Volpe P, Campobasso G, Stanziano A, De Robertis V, Di Paolo S, Caruso G, Volpe N, Gentile M
Department of Obstetrics and Gynecology, Hospital Di Venere, Bari, Italy.
Ultrasound Obstet Gynecol. 2006 Jul;28(1):40-6. doi: 10.1002/uog.2818.
To assess the reliability of two-dimensional gray-scale (2D) and color Doppler echocardiography in the study of the size and anatomy of the central pulmonary arteries and of the sources of pulmonary blood flow in a case series of fetuses with pulmonary atresia and ventricular septal defect (PA-VSD), and to evaluate whether the use of 4D ultrasound with B-flow imaging and spatio-temporal image correlation (STIC) can improve prenatal diagnostic accuracy.
The study population comprised a group of seven PA-VSD fetuses that had been examined by 2D and color Doppler echocardiography exclusively, and a group of five additional cases identified initially by conventional echocardiography and examined further by 4D ultrasound, for all of which a thorough postnatal or autopsy study of the size and anatomy of the pulmonary arteries and blood supply was available.

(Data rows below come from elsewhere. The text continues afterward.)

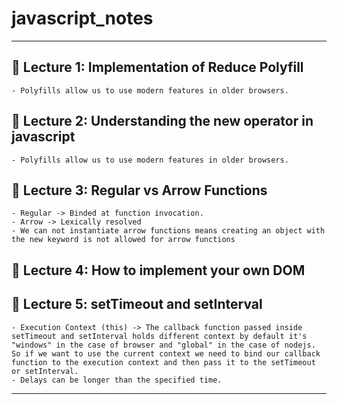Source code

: # javascript_notes

---

## 🚀 Lecture 1: Implementation of Reduce Polyfill

    - Polyfills allow us to use modern features in older browsers.

## 🚀 Lecture 2: Understanding the new operator in javascript

    - Polyfills allow us to use modern features in older browsers.

## 🚀 Lecture 3: Regular vs Arrow Functions

    - Regular -> Binded at function invocation.
    - Arrow -> Lexically resolved
    - We can not instantiate arrow functions means creating an object with the new keyword is not allowed for arrow functions

## 🚀 Lecture 4: How to implement your own DOM

## 🚀 Lecture 5: setTimeout and setInterval

    - Execution Context (this) -> The callback function passed inside setTimeout and setInterval holds different context by default it's "windows" in the case of browser and "global" in the case of nodejs. So if we want to use the current context we need to bind our callback function to the execution context and then pass it to the setTimeout or setInterval.
    - Delays can be longer than the specified time.

---
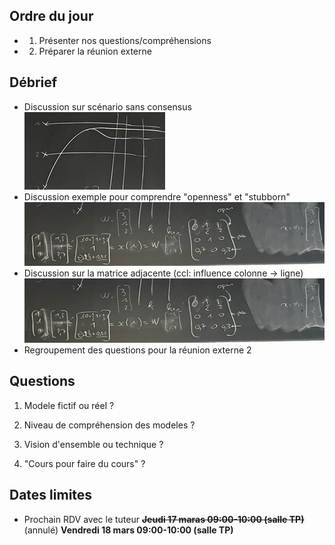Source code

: 
## Ordre du jour
- 1) Présenter nos questions/compréhensions
- 2) Préparer la réunion externe

## Débrief
- Discussion sur scénario sans consensus
    ![](/assets/images/Model.FrenchDeGroot.Exemple-Pas-Consensus.png)
- Discussion exemple pour comprendre "openness" et "stubborn"
    ![](/assets/images/Model.FrenchDeGroot.Exemple-OpenStub.png)
- Discussion sur la matrice adjacente (ccl: influence colonne -> ligne)
    ![](/assets/images/Model.FrenchDeGroot.MatrixAdjacentJI.png)
- Regroupement des questions pour la réunion externe 2

## Questions
1. Modele fictif ou réel ?

2. Niveau de compréhension des modeles ?

3. Vision d'ensemble ou technique ?

4. "Cours pour faire du cours" ?

## Dates limites
- Prochain RDV avec le tuteur
    **~~Jeudi 17 maras 09:00-10:00 (salle TP)~~** (annulé)
    **Vendredi 18 mars 09:00-10:00 (salle TP)**
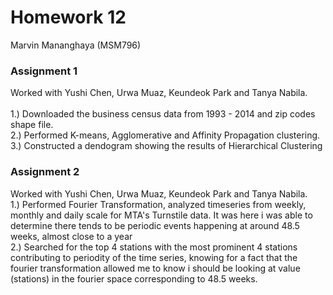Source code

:# Homework 12
Marvin Mananghaya (MSM796)

### Assignment 1
Worked with Yushi Chen, Urwa Muaz, Keundeok Park and Tanya Nabila. <br>
<br>
1.) Downloaded the business census data from 1993 - 2014 and zip codes shape file.<br>
2.) Performed K-means, Agglomerative and Affinity Propagation clustering.<br>
3.) Constructed a dendogram showing the results of Hierarchical Clustering<br>

### Assignment 2<br>
Worked with Yushi Chen, Urwa Muaz, Keundeok Park and Tanya Nabila. <br>
1.) Performed Fourier Transformation, analyzed timeseries from weekly, monthly and daily scale for MTA's Turnstile data. It was here i was able to determine there tends to be periodic events happening at around 48.5 weeks, almost close to a year<br>
2.) Searched for the top 4 stations with the most prominent 4 stations contributing to periodity of the time series, knowing for a fact that the fourier transformation allowed me to know i should be looking at value (stations) in the fourier space corresponding to 48.5 weeks. <br>
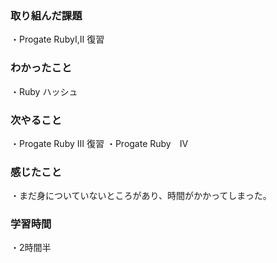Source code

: ### 取り組んだ課題
・Progate RubyⅠ,Ⅱ 復習
### わかったこと
・Ruby ハッシュ
### 次やること
・Progate Ruby Ⅲ 復習
・Progate Ruby　Ⅳ
### 感じたこと
・まだ身についていないところがあり、時間がかかってしまった。
### 学習時間
・2時間半
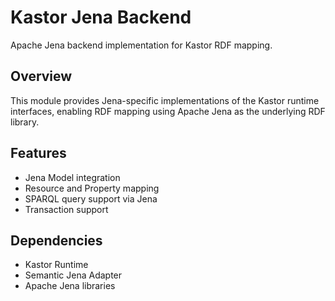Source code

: # Kastor Jena Backend

Apache Jena backend implementation for Kastor RDF mapping.

## Overview

This module provides Jena-specific implementations of the Kastor runtime interfaces, enabling RDF mapping using Apache Jena as the underlying RDF library.

## Features

- Jena Model integration
- Resource and Property mapping
- SPARQL query support via Jena
- Transaction support

## Dependencies

- Kastor Runtime
- Semantic Jena Adapter
- Apache Jena libraries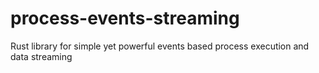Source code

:# process-events-streaming
Rust library for simple yet powerful events based process execution and data streaming
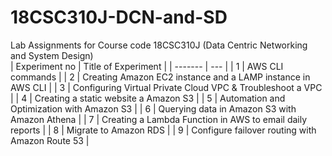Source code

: # 18CSC310J-DCN-and-SD 
Lab Assignments for Course code 18CSC310J (Data Centric Networking and System Design) <br>
| Experiment no  | Title of Experiment  |
| ------- | --- |
| 1 | AWS CLI commands |
| 2 | Creating Amazon EC2 instance and a LAMP instance in AWS CLI |
| 3 | Configuring Virtual Private Cloud VPC & Troubleshoot a VPC |
| 4 | Creating a static website a Amazon S3 |
| 5 | Automation and Optimization with Amazon S3 |
| 6 | Querying data in Amazon S3 with Amazon Athena |
| 7 | Creating a Lambda Function in AWS to email daily reports |
| 8 | Migrate to Amazon RDS |
| 9 | Configure failover routing with Amazon Route 53 |
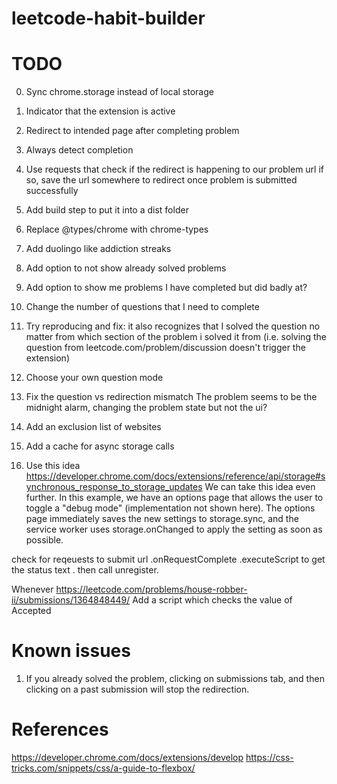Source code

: # leetcode-habit-builder

# TODO

0. Sync chrome.storage instead of local storage
1. Indicator that the extension is active
2. Redirect to intended page after completing problem
3. Always detect completion
4. Use requests that check if the redirect is happening to our problem url
   if so, save the url somewhere to redirect once problem is submitted successfully
5. Add build step to put it into a dist folder
6. Replace @types/chrome with chrome-types
7. Add duolingo like addiction streaks
8. Add option to not show already solved problems
9. Add option to show me problems I have completed but did badly at?
10. Change the number of questions that I need to complete
11. Try reproducing and fix: it also recognizes that I solved the question no matter from which section of the problem i solved it from (i.e. solving the question from leetcode.com/problem/discussion doesn't trigger the extension)
12. Choose your own question mode
13. Fix the question vs redirection mismatch
    The problem seems to be the midnight alarm, changing the problem state but not the ui?
14. Add an exclusion list of websites
15. Add a cache for async storage calls

15. Use this idea
https://developer.chrome.com/docs/extensions/reference/api/storage#synchronous_response_to_storage_updates
We can take this idea even further. In this example, we have an options page that allows the user to toggle a "debug mode" (implementation not shown here). The options page immediately saves the new settings to storage.sync, and the service worker uses storage.onChanged to apply the setting as soon as possible.



check for reqeuests to submit url
.onRequestComplete
.executeScript to get the status text 
. then call unregister.


Whenever https://leetcode.com/problems/house-robber-ii/submissions/1364848449/
Add a script which checks the value of <span data-e2e-locator="submission-result">Accepted</span>



# Known issues
1. If you already solved the problem, clicking on submissions tab, and then clicking on a past submission will stop the redirection.
# References

https://developer.chrome.com/docs/extensions/develop
https://css-tricks.com/snippets/css/a-guide-to-flexbox/
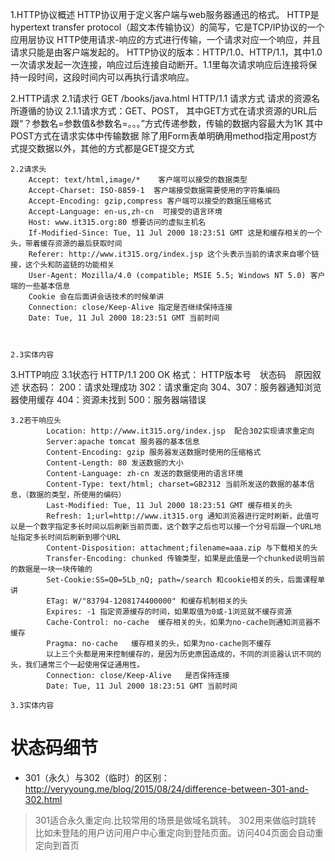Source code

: 
1.HTTP协议概述
		HTTP协议用于定义客户端与web服务器通迅的格式。
		HTTP是hypertext transfer protocol（超文本传输协议）的简写，它是TCP/IP协议的一个应用层协议
		HTTP使用请求-响应的方式进行传输，一个请求对应一个响应，并且请求只能是由客户端发起的。
		HTTP协议的版本：HTTP/1.0、HTTP/1.1，其中1.0一次请求发起一次连接，响应过后连接自动断开。1.1里每次请求响应后连接将保持一段时间，这段时间内可以再执行请求响应。

2.HTTP请求
	2.1请求行
					GET /books/java.html HTTP/1.1
					请求方式 请求的资源名 所遵循的协议
		2.1.1请求方式：GET、POST，
					其中GET方式在请求资源的URL后跟“？参数名=参数值&参数名=。。。”方式传递参数，传输的数据内容最大为1K
					其中POST方式在请求实体中传输数据
					除了用Form表单明确用method指定用post方式提交数据以外，其他的方式都是GET提交方式

	2.2请求头
		Accept: text/html,image/*    客户端可以接受的数据类型
		Accept-Charset: ISO-8859-1	客户端接受数据需要使用的字符集编码
		Accept-Encoding: gzip,compress 客户端可以接受的数据压缩格式
		Accept-Language: en-us,zh-cn  可接受的语言环境
		Host: www.it315.org:80 想要访问的虚拟主机名
		If-Modified-Since: Tue, 11 Jul 2000 18:23:51 GMT 这是和缓存相关的一个头，带着缓存资源的最后获取时间
		Referer: http://www.it315.org/index.jsp 这个头表示当前的请求来自哪个链接，这个头和防盗链的功能相关
		User-Agent: Mozilla/4.0 (compatible; MSIE 5.5; Windows NT 5.0) 客户端的一些基本信息
		Cookie 会在后面讲会话技术的时候单讲
		Connection: close/Keep-Alive 指定是否继续保持连接
		Date: Tue, 11 Jul 2000 18:23:51 GMT 当前时间



	2.3实体内容


3.HTTP响应
	3.1状态行
		HTTP/1.1 200 OK
		格式： HTTP版本号　状态码　原因叙述<CRLF>
		状态码：
			200：请求处理成功
			302：请求重定向
			304、307：服务器通知浏览器使用缓存
			404：资源未找到
			500：服务器端错误

	3.2若干响应头
			Location: http://www.it315.org/index.jsp  配合302实现请求重定向
			Server:apache tomcat 服务器的基本信息
			Content-Encoding: gzip 服务器发送数据时使用的压缩格式
			Content-Length: 80 发送数据的大小
			Content-Language: zh-cn 发送的数据使用的语言环境
			Content-Type: text/html; charset=GB2312 当前所发送的数据的基本信息，（数据的类型，所使用的编码）
			Last-Modified: Tue, 11 Jul 2000 18:23:51 GMT 缓存相关的头
			Refresh: 1;url=http://www.it315.org 通知浏览器进行定时刷新，此值可以是一个数字指定多长时间以后刷新当前页面，这个数字之后也可以接一个分号后跟一个URL地址指定多长时间后刷新到哪个URL
			Content-Disposition: attachment;filename=aaa.zip 与下载相关的头
			Transfer-Encoding: chunked 传输类型，如果是此值是一个chunked说明当前的数据是一块一块传输的
			Set-Cookie:SS=Q0=5Lb_nQ; path=/search 和cookie相关的头，后面课程单讲
			ETag: W/"83794-1208174400000" 和缓存机制相关的头
			Expires: -1 指定资源缓存的时间，如果取值为0或-1浏览就不缓存资源
			Cache-Control: no-cache  缓存相关的头，如果为no-cache则通知浏览器不缓存
			Pragma: no-cache   缓存相关的头，如果为no-cache则不缓存
			以上三个头都是用来控制缓存的，是因为历史原因造成的，不同的浏览器认识不同的头，我们通常三个一起使用保证通用性。
			Connection: close/Keep-Alive   是否保持连接
			Date: Tue, 11 Jul 2000 18:23:51 GMT 当前时间

	3.3实体内容

# 状态码细节
- 301（永久）与302（临时）的区别： http://veryyoung.me/blog/2015/08/24/difference-between-301-and-302.html
>301适合永久重定向.比较常用的场景是做域名跳转。
>302用来做临时跳转
比如未登陆的用户访问用户中心重定向到登陆页面。访问404页面会自动重定向到首页
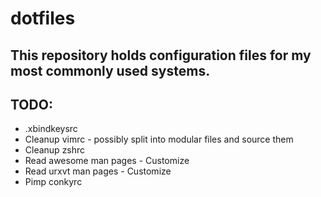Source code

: # dotfiles
This repository holds configuration files for my most commonly used systems.
----------------------------------------------------------------------------
## TODO:
* .xbindkeysrc
* Cleanup vimrc - possibly split into modular files and source them
* Cleanup zshrc
* Read awesome man pages - Customize
* Read urxvt man pages - Customize
* Pimp conkyrc
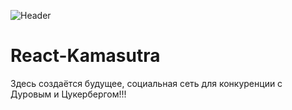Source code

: 
![Header](http://static1.1.sqspcdn.com/static/f/451085/25612865/1414956357880/Screen+Shot+2014-11-02+at+2.21.07+PM.png?token=yYSXmGK9TuhU3UPLVWLwh09u7%2F8%3D)



# React-Kamasutra
Здесь создаётся будущее, социальная сеть для конкуренции с Дуровым и Цукербергом!!!
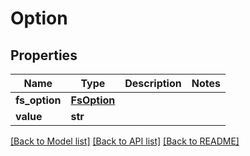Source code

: # Option

## Properties
Name | Type | Description | Notes
------------ | ------------- | ------------- | -------------
**fs_option** | [**FsOption**](FsOption.md) |  | 
**value** | **str** |  | 

[[Back to Model list]](../README.md#documentation-for-models) [[Back to API list]](../README.md#documentation-for-api-endpoints) [[Back to README]](../README.md)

2D and color Doppler echocardiography failed to assess the anatomy of the central pulmonary arteries and the source of the pulmonary blood supply in 33% and 25% of the 12 cases, respectively. 4D ultrasound with B-flow imaging and STIC assessed successfully the anatomy of the pulmonary arteries and the source of pulmonary blood supply in all five fetuses examined.
The prognosis of PA-VSD is influenced by the anatomy of the pulmonary arteries and the sources of the pulmonary blood supply, and by coexisting extracardiac and genetic anomalies. Our findings, although limited to a small sample size, suggest that 4D echocardiography with B-flow imaging and STIC, unlike 2D ultrasound, can provide thorough visualization of very small vessels and of the arterial blood supply to the lungs of fetuses with PA-VSD. 4D ultrasound may be used in the future to improve and help to detail the diagnosis of other fetal cardiac defects.
在一系列肺动脉闭锁合并室间隔缺损(PA-VSD)胎儿病例中,评估二维灰阶(2D)和彩色多普勒超声心动图在研究中央肺动脉大小及解剖结构以及肺血流来源方面的可靠性,并评估使用带有B-flow成像和时空图像相关(STIC)技术的四维超声是否能提高产前诊断准确性。
研究人群包括一组仅接受过2D和彩色多普勒超声心动图检查的7例PA-VSD胎儿,以及另一组最初通过传统超声心动图确诊并进一步接受四维超声检查的5例额外病例,所有这些病例均有关于肺动脉大小及解剖结构以及血液供应的详细产后或尸检研究资料。
在这12例病例中,2D和彩色多普勒超声心动图分别在33%和25%的病例中未能评估中央肺动脉的解剖结构及肺血供应来源。带有B-flow成像和STIC技术的四维超声成功评估了所有5例接受检查胎儿的肺动脉解剖结构及肺血供应来源。
PA-VSD胎儿的预后受肺动脉解剖结构、肺血供应来源以及并存的心外和基因异常影响。我们的研究结果虽然样本量有限,但表明与2D超声不同,带有B-flow成像和STIC技术的四维超声能够清晰显示PA-VSD胎儿肺部非常细小血管及动脉血供应情况。未来四维超声可能用于改善并有助于详细诊断其他胎儿心脏缺陷。